The information security industry is still in its
infancy and effort is needed for it to gain acceptance as a vital
business area, last month’s annual conference of the BCS
Information Security Specialist Group heard.
“There is a long way to go to get acceptance and investment in
our industry. We are not yet as relied upon as the internet and
certainly not as invested in as the IT industry in general,” said
Phil Cracknell, director of Capgemini’s security consulting
practice.
To achieve acceptance, the security industry needs assistance
from the rest of the IT profession. Information specialists have to
promote best practice, raise awareness and occasionally
scaremonger, the conference heard. However, those efforts alone
will not convince businesses that information security is vital to
their operations.
“It will become vital, of course, when legislation tells
businesses that they have to do something. We have seen this
manifest with Sarbanes-Oxley and, more specifically, how accurate
system logging goes some way to helping an organisation achieve
compliance,” Cracknell said.
“Good logging is something security professionals have been
trying to convince businesses to implement for years.

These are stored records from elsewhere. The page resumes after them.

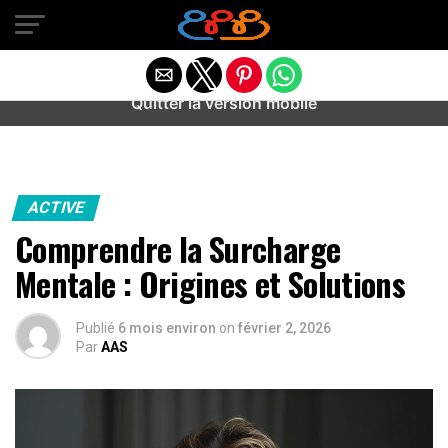
Warning
: preg_match(): Unknown modifier '/' in
/home/u589487443/domains/aideanxietestress.fr/public_h
content/plugins/idev-post-views/includes/class-bots.php
on line
130
Quitter la version mobile
ACTIVE
Comprendre la Surcharge
Mentale : Origines et Solutions
Publié
6 mois environ
on
février 2, 2026
Par
AAS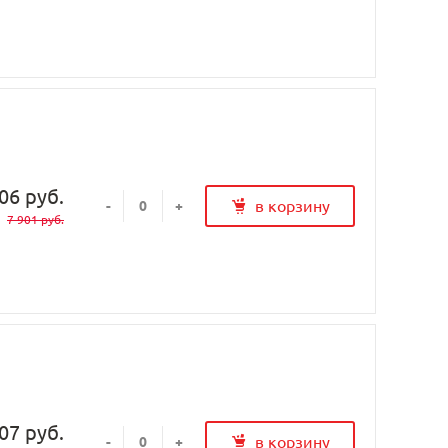
06 руб.
в корзину
-
+
7 901 руб.
07 руб.
в корзину
-
+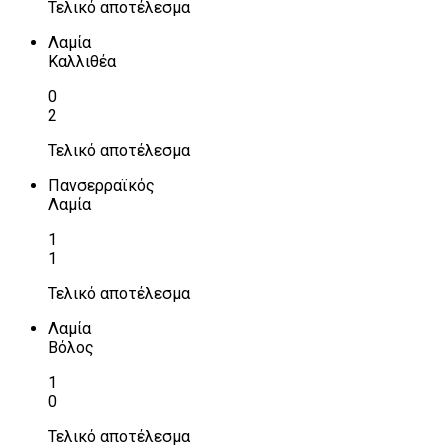
Τελικό αποτέλεσμα
Λαμία
Καλλιθέα
0
2
Τελικό αποτέλεσμα
Πανσερραϊκός
Λαμία
1
1
Τελικό αποτέλεσμα
Λαμία
Βόλος
1
0
Τελικό αποτέλεσμα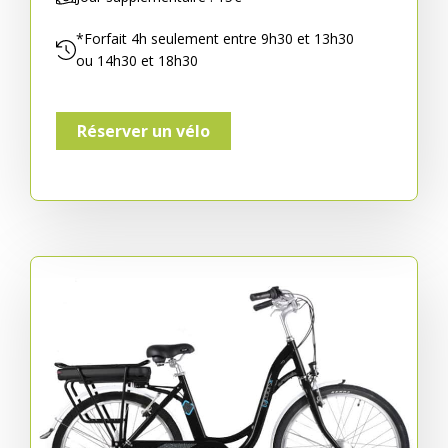
*Forfait 4h seulement entre 9h30 et 13h30
ou 14h30 et 18h30
Réserver un vélo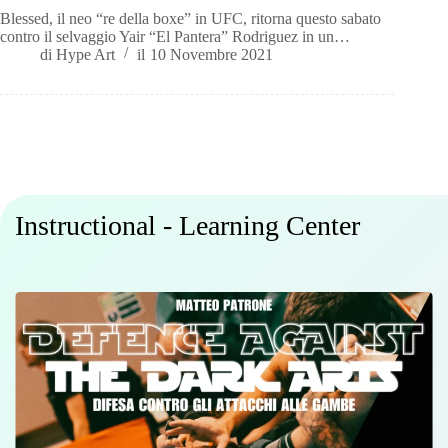
Blessed, il neo “re della boxe” in UFC, ritorna questo sabato
contro il selvaggio Yair “El Pantera” Rodriguez in un…
di
Hype Art
il
10 Novembre 2021
Instructional - Learning Center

Accountability – linking all access back to a real person – is a
basic security audit principle and yet only when something as
powerful as the Sarbanes-Oxley Act appears do we see any real
activity in this area.”
The Basel 2 Accord will have a similar impact on risk management
processes in businesses regulated by the Financial Services
Authority, and it is likely that this will spread to non-regulated
suppliers of these businesses, delegates were told.
Public reporting of major security incidents has also been
problematic for the UK IT security industry. Companies suffering a
breach are reluctant to go public for fear of negative publicity
damaging their business.
The damage suffered by Citibank in 1995, when funds were stolen
electronically, was made worse by some customers closing accounts
or withdrawing funds after hearing about it. However, publicity
such as this can help the wider cause of IT security, the
conference heard.
Delegates agreed that some corporates pay “lip service” to
security, handing it the leftovers from the IT budget. Media
reports of security breaches can be a wake-up call for boards.
Internally, risk management needs to be better aligned with
security. Security measures should be driven by clearly identified
and fully costed risks. In that way, any case for security
technology is a simple and clear business decision with all the
backing it requires, delegates concluded.